__Task item__
Go through the entries below and print, exactly, the lines starting at the one with "X192000000Y-87760000D03*" and ending at the one with "X192000000Y-108080000D03*", keeping both ends and no others.

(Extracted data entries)
------
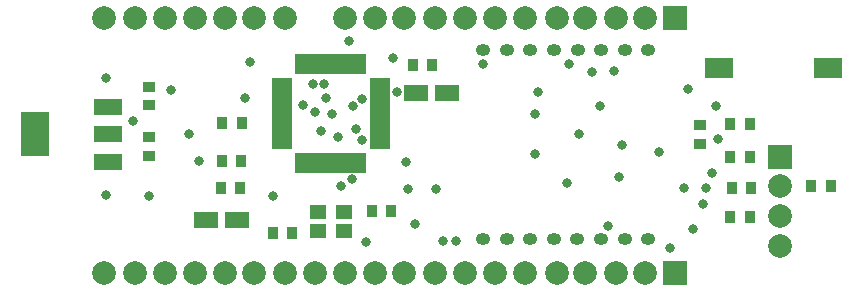
<source format=gts>
G04*
G04 #@! TF.GenerationSoftware,Altium Limited,Altium Designer,19.1.5 (86)*
G04*
G04 Layer_Color=8388736*
%FSLAX44Y44*%
%MOMM*%
G71*
G01*
G75*
%ADD25R,1.4000X1.2000*%
%ADD27R,2.3832X1.8032*%
%ADD28R,2.4384X1.4224*%
%ADD29R,2.4032X3.8032*%
%ADD30R,2.0032X1.4332*%
%ADD31R,0.9400X0.9900*%
%ADD32R,1.7632X0.4832*%
%ADD33R,0.4832X1.7632*%
%ADD34R,0.9032X1.0532*%
%ADD35R,0.9900X0.9400*%
%ADD36O,1.2032X1.0032*%
%ADD37R,2.0032X2.0032*%
%ADD38C,2.0032*%
%ADD39R,2.0032X2.0032*%
%ADD40C,0.8032*%
D25*
X271500Y72000D02*
D03*
X293500D02*
D03*
Y88000D02*
D03*
X271500D02*
D03*
D27*
X611500Y210000D02*
D03*
X703500D02*
D03*
D28*
X93750Y130636D02*
D03*
Y153750D02*
D03*
Y176864D02*
D03*
D29*
X31772Y153750D02*
D03*
D30*
X203100Y81250D02*
D03*
X176900D02*
D03*
X354400Y188750D02*
D03*
X380600D02*
D03*
D31*
X190000Y131250D02*
D03*
X206000D02*
D03*
X189500Y108750D02*
D03*
X205500D02*
D03*
X368000Y212500D02*
D03*
X352000D02*
D03*
X317500Y88750D02*
D03*
X333500D02*
D03*
X249250Y70000D02*
D03*
X233250D02*
D03*
D32*
X324300Y143750D02*
D03*
Y148750D02*
D03*
Y153750D02*
D03*
Y158750D02*
D03*
Y163750D02*
D03*
Y168750D02*
D03*
Y173750D02*
D03*
Y178750D02*
D03*
Y183750D02*
D03*
Y188750D02*
D03*
Y193750D02*
D03*
Y198750D02*
D03*
X240700D02*
D03*
Y193750D02*
D03*
Y188750D02*
D03*
Y183750D02*
D03*
Y178750D02*
D03*
Y173750D02*
D03*
Y168750D02*
D03*
Y163750D02*
D03*
Y158750D02*
D03*
Y153750D02*
D03*
Y148750D02*
D03*
Y143750D02*
D03*
D33*
X255000Y129450D02*
D03*
X260000D02*
D03*
X265000D02*
D03*
X270000D02*
D03*
X275000D02*
D03*
X280000D02*
D03*
X285000D02*
D03*
X290000D02*
D03*
X295000D02*
D03*
X300000D02*
D03*
X305000D02*
D03*
X310000D02*
D03*
Y213050D02*
D03*
X305000D02*
D03*
X300000D02*
D03*
X295000D02*
D03*
X290000D02*
D03*
X285000D02*
D03*
X280000D02*
D03*
X275000D02*
D03*
X270000D02*
D03*
X265000D02*
D03*
X260000D02*
D03*
X255000D02*
D03*
D34*
X620500Y83750D02*
D03*
X637000D02*
D03*
X621750Y108750D02*
D03*
X638250D02*
D03*
X620500Y162500D02*
D03*
X637000D02*
D03*
X620500Y135000D02*
D03*
X637000D02*
D03*
X705750Y110000D02*
D03*
X689250D02*
D03*
X190500Y163750D02*
D03*
X207000D02*
D03*
D35*
X595000Y145750D02*
D03*
Y161750D02*
D03*
X128750Y151750D02*
D03*
Y135750D02*
D03*
Y194250D02*
D03*
Y178250D02*
D03*
D36*
X551250Y225000D02*
D03*
X531250D02*
D03*
X511250D02*
D03*
X491320D02*
D03*
X471250D02*
D03*
X451250D02*
D03*
X431250D02*
D03*
X411250D02*
D03*
Y65000D02*
D03*
X431250D02*
D03*
X451250D02*
D03*
X471250D02*
D03*
X491250D02*
D03*
X511250D02*
D03*
X531250D02*
D03*
X551250D02*
D03*
D37*
X662500Y135000D02*
D03*
D38*
Y110000D02*
D03*
Y85000D02*
D03*
Y59000D02*
D03*
X268750Y36250D02*
D03*
X243750D02*
D03*
X548750D02*
D03*
X217750D02*
D03*
X523750D02*
D03*
X192750D02*
D03*
X497750D02*
D03*
X167750D02*
D03*
X473750D02*
D03*
X141750D02*
D03*
X446750D02*
D03*
X294750D02*
D03*
X319750D02*
D03*
X344750D02*
D03*
X370750D02*
D03*
X395750D02*
D03*
X421750D02*
D03*
X116750D02*
D03*
X90750D02*
D03*
X243750Y251990D02*
D03*
X548750D02*
D03*
X217750D02*
D03*
X523750D02*
D03*
X192750D02*
D03*
X497750D02*
D03*
X167750D02*
D03*
X473750D02*
D03*
X141750D02*
D03*
X446750D02*
D03*
X294750D02*
D03*
X319750D02*
D03*
X344750D02*
D03*
X370750D02*
D03*
X395750D02*
D03*
X421750D02*
D03*
X116750D02*
D03*
X90750D02*
D03*
D39*
X573750Y36250D02*
D03*
Y251990D02*
D03*
D40*
X338750Y190000D02*
D03*
X300000Y116250D02*
D03*
X291250Y110000D02*
D03*
X210000Y185000D02*
D03*
X115000Y165000D02*
D03*
X312500Y62500D02*
D03*
X353750Y77500D02*
D03*
X570000Y57500D02*
D03*
X588750Y73750D02*
D03*
X608750Y177500D02*
D03*
X610000Y150000D02*
D03*
X605000Y121250D02*
D03*
X581250Y108750D02*
D03*
X482500Y112500D02*
D03*
X526250Y117500D02*
D03*
X492500Y153750D02*
D03*
X522500Y207500D02*
D03*
X510000Y177500D02*
D03*
X457500Y190000D02*
D03*
X371250Y107500D02*
D03*
X346250Y130000D02*
D03*
X273750Y156250D02*
D03*
X213750Y215000D02*
D03*
X147500Y191250D02*
D03*
X162500Y153750D02*
D03*
X171250Y131250D02*
D03*
X233750Y101250D02*
D03*
X128750D02*
D03*
X600000Y108750D02*
D03*
X585000Y192500D02*
D03*
X276420Y196087D02*
D03*
X267500Y196250D02*
D03*
X560000Y138750D02*
D03*
X388750Y63750D02*
D03*
X347500Y107500D02*
D03*
X301250Y177500D02*
D03*
X335000Y218750D02*
D03*
X297500Y232500D02*
D03*
X283750Y171250D02*
D03*
X288750Y151250D02*
D03*
X377500Y63750D02*
D03*
X278750Y185000D02*
D03*
X92500Y201250D02*
D03*
Y102500D02*
D03*
X597500Y95000D02*
D03*
X528750Y145000D02*
D03*
X455000Y171250D02*
D03*
X303750Y158750D02*
D03*
X503750Y206250D02*
D03*
X483750Y213750D02*
D03*
X268750Y172500D02*
D03*
X258750Y178750D02*
D03*
X455000Y137500D02*
D03*
X517500Y76250D02*
D03*
X308750Y148750D02*
D03*
X411250Y213750D02*
D03*
X308750Y183750D02*
D03*
M02*

</source>
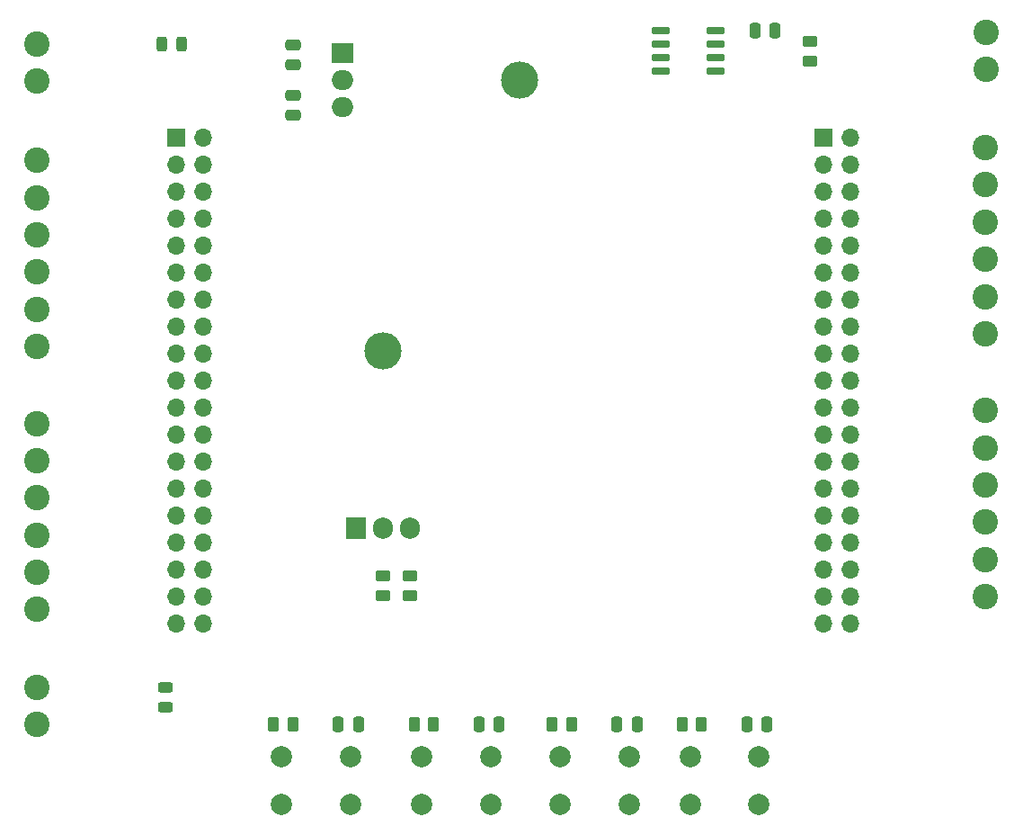
<source format=gbr>
%TF.GenerationSoftware,KiCad,Pcbnew,8.0.4-8.0.4-0~ubuntu22.04.1*%
%TF.CreationDate,2024-08-22T14:24:41+02:00*%
%TF.ProjectId,PCB_robot_controller,5043425f-726f-4626-9f74-5f636f6e7472,rev?*%
%TF.SameCoordinates,Original*%
%TF.FileFunction,Soldermask,Top*%
%TF.FilePolarity,Negative*%
%FSLAX46Y46*%
G04 Gerber Fmt 4.6, Leading zero omitted, Abs format (unit mm)*
G04 Created by KiCad (PCBNEW 8.0.4-8.0.4-0~ubuntu22.04.1) date 2024-08-22 14:24:41*
%MOMM*%
%LPD*%
G01*
G04 APERTURE LIST*
G04 Aperture macros list*
%AMRoundRect*
0 Rectangle with rounded corners*
0 $1 Rounding radius*
0 $2 $3 $4 $5 $6 $7 $8 $9 X,Y pos of 4 corners*
0 Add a 4 corners polygon primitive as box body*
4,1,4,$2,$3,$4,$5,$6,$7,$8,$9,$2,$3,0*
0 Add four circle primitives for the rounded corners*
1,1,$1+$1,$2,$3*
1,1,$1+$1,$4,$5*
1,1,$1+$1,$6,$7*
1,1,$1+$1,$8,$9*
0 Add four rect primitives between the rounded corners*
20,1,$1+$1,$2,$3,$4,$5,0*
20,1,$1+$1,$4,$5,$6,$7,0*
20,1,$1+$1,$6,$7,$8,$9,0*
20,1,$1+$1,$8,$9,$2,$3,0*%
G04 Aperture macros list end*
%ADD10O,3.500000X3.500000*%
%ADD11R,2.000000X1.905000*%
%ADD12O,2.000000X1.905000*%
%ADD13RoundRect,0.250000X-0.475000X0.250000X-0.475000X-0.250000X0.475000X-0.250000X0.475000X0.250000X0*%
%ADD14RoundRect,0.150000X-0.725000X-0.150000X0.725000X-0.150000X0.725000X0.150000X-0.725000X0.150000X0*%
%ADD15C,2.400000*%
%ADD16C,2.000000*%
%ADD17RoundRect,0.250000X0.262500X0.450000X-0.262500X0.450000X-0.262500X-0.450000X0.262500X-0.450000X0*%
%ADD18RoundRect,0.250000X0.450000X-0.262500X0.450000X0.262500X-0.450000X0.262500X-0.450000X-0.262500X0*%
%ADD19R,1.905000X2.000000*%
%ADD20O,1.905000X2.000000*%
%ADD21RoundRect,0.250000X0.250000X0.475000X-0.250000X0.475000X-0.250000X-0.475000X0.250000X-0.475000X0*%
%ADD22RoundRect,0.250000X-0.250000X-0.475000X0.250000X-0.475000X0.250000X0.475000X-0.250000X0.475000X0*%
%ADD23RoundRect,0.243750X0.243750X0.456250X-0.243750X0.456250X-0.243750X-0.456250X0.243750X-0.456250X0*%
%ADD24RoundRect,0.250000X0.475000X-0.250000X0.475000X0.250000X-0.475000X0.250000X-0.475000X-0.250000X0*%
%ADD25RoundRect,0.243750X0.456250X-0.243750X0.456250X0.243750X-0.456250X0.243750X-0.456250X-0.243750X0*%
%ADD26R,1.700000X1.700000*%
%ADD27O,1.700000X1.700000*%
G04 APERTURE END LIST*
D10*
%TO.C,U1*%
X160850000Y-74725000D03*
D11*
X144190000Y-72185000D03*
D12*
X144190000Y-74725000D03*
X144190000Y-77265000D03*
%TD*%
D13*
%TO.C,C2*%
X139520000Y-71350000D03*
X139520000Y-73250000D03*
%TD*%
D14*
%TO.C,U2*%
X174195000Y-70045000D03*
X174195000Y-71315000D03*
X174195000Y-72585000D03*
X174195000Y-73855000D03*
X179345000Y-73855000D03*
X179345000Y-72585000D03*
X179345000Y-71315000D03*
X179345000Y-70045000D03*
%TD*%
D15*
%TO.C,POWER*%
X115420000Y-71300000D03*
X115420000Y-74800000D03*
%TD*%
D16*
%TO.C,SW4*%
X183420000Y-142850000D03*
X176920000Y-142850000D03*
X183420000Y-138350000D03*
X176920000Y-138350000D03*
%TD*%
D17*
%TO.C,R4*%
X152745000Y-135350000D03*
X150920000Y-135350000D03*
%TD*%
%TO.C,R6*%
X177995000Y-135350000D03*
X176170000Y-135350000D03*
%TD*%
D15*
%TO.C,COM*%
X204770000Y-73675000D03*
X204770000Y-70175000D03*
%TD*%
%TO.C,MOTOR4*%
X115420000Y-107010000D03*
X115420000Y-110510000D03*
X115420000Y-114010000D03*
X115420000Y-117510000D03*
X115420000Y-121010000D03*
X115420000Y-124510000D03*
%TD*%
D18*
%TO.C,R7*%
X188170000Y-72875000D03*
X188170000Y-71050000D03*
%TD*%
%TO.C,R2*%
X150560000Y-123175000D03*
X150560000Y-121350000D03*
%TD*%
D16*
%TO.C,SW2*%
X158170000Y-142850000D03*
X151670000Y-142850000D03*
X158170000Y-138350000D03*
X151670000Y-138350000D03*
%TD*%
D15*
%TO.C,MOTOR3*%
X115420000Y-82260000D03*
X115420000Y-85760000D03*
X115420000Y-89260000D03*
X115420000Y-92760000D03*
X115420000Y-96260000D03*
X115420000Y-99760000D03*
%TD*%
D10*
%TO.C,Q1*%
X148020000Y-100190000D03*
D19*
X145480000Y-116850000D03*
D20*
X148020000Y-116850000D03*
X150560000Y-116850000D03*
%TD*%
D21*
%TO.C,C7*%
X184170000Y-135350000D03*
X182270000Y-135350000D03*
%TD*%
D15*
%TO.C,MOTOR2*%
X204740000Y-123300000D03*
X204740000Y-119800000D03*
X204740000Y-116300000D03*
X204740000Y-112800000D03*
X204740000Y-109300000D03*
X204740000Y-105800000D03*
%TD*%
D18*
%TO.C,R1*%
X148020000Y-123175000D03*
X148020000Y-121350000D03*
%TD*%
D21*
%TO.C,C6*%
X171920000Y-135350000D03*
X170020000Y-135350000D03*
%TD*%
D15*
%TO.C,MOTOR1*%
X204740000Y-98550000D03*
X204740000Y-95050000D03*
X204740000Y-91550000D03*
X204740000Y-88050000D03*
X204740000Y-84550000D03*
X204740000Y-81050000D03*
%TD*%
D16*
%TO.C,SW1*%
X144920000Y-142850000D03*
X138420000Y-142850000D03*
X144920000Y-138350000D03*
X138420000Y-138350000D03*
%TD*%
%TO.C,SW3*%
X171170000Y-142850000D03*
X164670000Y-142850000D03*
X171170000Y-138350000D03*
X164670000Y-138350000D03*
%TD*%
D17*
%TO.C,R3*%
X139495000Y-135350000D03*
X137670000Y-135350000D03*
%TD*%
D22*
%TO.C,C1*%
X183020000Y-70050000D03*
X184920000Y-70050000D03*
%TD*%
D17*
%TO.C,R5*%
X165745000Y-135350000D03*
X163920000Y-135350000D03*
%TD*%
D23*
%TO.C,D2*%
X129070000Y-71300000D03*
X127195000Y-71300000D03*
%TD*%
D21*
%TO.C,C4*%
X145670000Y-135350000D03*
X143770000Y-135350000D03*
%TD*%
%TO.C,C5*%
X158920000Y-135350000D03*
X157020000Y-135350000D03*
%TD*%
D15*
%TO.C,GRIPPER*%
X115420000Y-131800000D03*
X115420000Y-135300000D03*
%TD*%
D24*
%TO.C,C3*%
X139520000Y-78000000D03*
X139520000Y-76100000D03*
%TD*%
D25*
%TO.C,D1*%
X127470000Y-133687500D03*
X127470000Y-131812500D03*
%TD*%
D26*
%TO.C,J4*%
X189460000Y-80140000D03*
D27*
X192000000Y-80140000D03*
X189460000Y-82680000D03*
X192000000Y-82680000D03*
X189460000Y-85220000D03*
X192000000Y-85220000D03*
X189460000Y-87760000D03*
X192000000Y-87760000D03*
X189460000Y-90300000D03*
X192000000Y-90300000D03*
X189460000Y-92840000D03*
X192000000Y-92840000D03*
X189460000Y-95380000D03*
X192000000Y-95380000D03*
X189460000Y-97920000D03*
X192000000Y-97920000D03*
X189460000Y-100460000D03*
X192000000Y-100460000D03*
X189460000Y-103000000D03*
X192000000Y-103000000D03*
X189460000Y-105540000D03*
X192000000Y-105540000D03*
X189460000Y-108080000D03*
X192000000Y-108080000D03*
X189460000Y-110620000D03*
X192000000Y-110620000D03*
X189460000Y-113160000D03*
X192000000Y-113160000D03*
X189460000Y-115700000D03*
X192000000Y-115700000D03*
X189460000Y-118240000D03*
X192000000Y-118240000D03*
X189460000Y-120780000D03*
X192000000Y-120780000D03*
X189460000Y-123320000D03*
X192000000Y-123320000D03*
X189460000Y-125860000D03*
X192000000Y-125860000D03*
%TD*%
D26*
%TO.C,J3*%
X128500000Y-80140000D03*
D27*
X131040000Y-80140000D03*
X128500000Y-82680000D03*
X131040000Y-82680000D03*
X128500000Y-85220000D03*
X131040000Y-85220000D03*
X128500000Y-87760000D03*
X131040000Y-87760000D03*
X128500000Y-90300000D03*
X131040000Y-90300000D03*
X128500000Y-92840000D03*
X131040000Y-92840000D03*
X128500000Y-95380000D03*
X131040000Y-95380000D03*
X128500000Y-97920000D03*
X131040000Y-97920000D03*
X128500000Y-100460000D03*
X131040000Y-100460000D03*
X128500000Y-103000000D03*
X131040000Y-103000000D03*
X128500000Y-105540000D03*
X131040000Y-105540000D03*
X128500000Y-108080000D03*
X131040000Y-108080000D03*
X128500000Y-110620000D03*
X131040000Y-110620000D03*
X128500000Y-113160000D03*
X131040000Y-113160000D03*
X128500000Y-115700000D03*
X131040000Y-115700000D03*
X128500000Y-118240000D03*
X131040000Y-118240000D03*
X128500000Y-120780000D03*
X131040000Y-120780000D03*
X128500000Y-123320000D03*
X131040000Y-123320000D03*
X128500000Y-125860000D03*
X131040000Y-125860000D03*
%TD*%
M02*

</source>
------
__Solved problem__
X192000000Y-87760000D03*
X189460000Y-90300000D03*
X192000000Y-90300000D03*
X189460000Y-92840000D03*
X192000000Y-92840000D03*
X189460000Y-95380000D03*
X192000000Y-95380000D03*
X189460000Y-97920000D03*
X192000000Y-97920000D03*
X189460000Y-100460000D03*
X192000000Y-100460000D03*
X189460000Y-103000000D03*
X192000000Y-103000000D03*
X189460000Y-105540000D03*
X192000000Y-105540000D03*
X189460000Y-108080000D03*
X192000000Y-108080000D03*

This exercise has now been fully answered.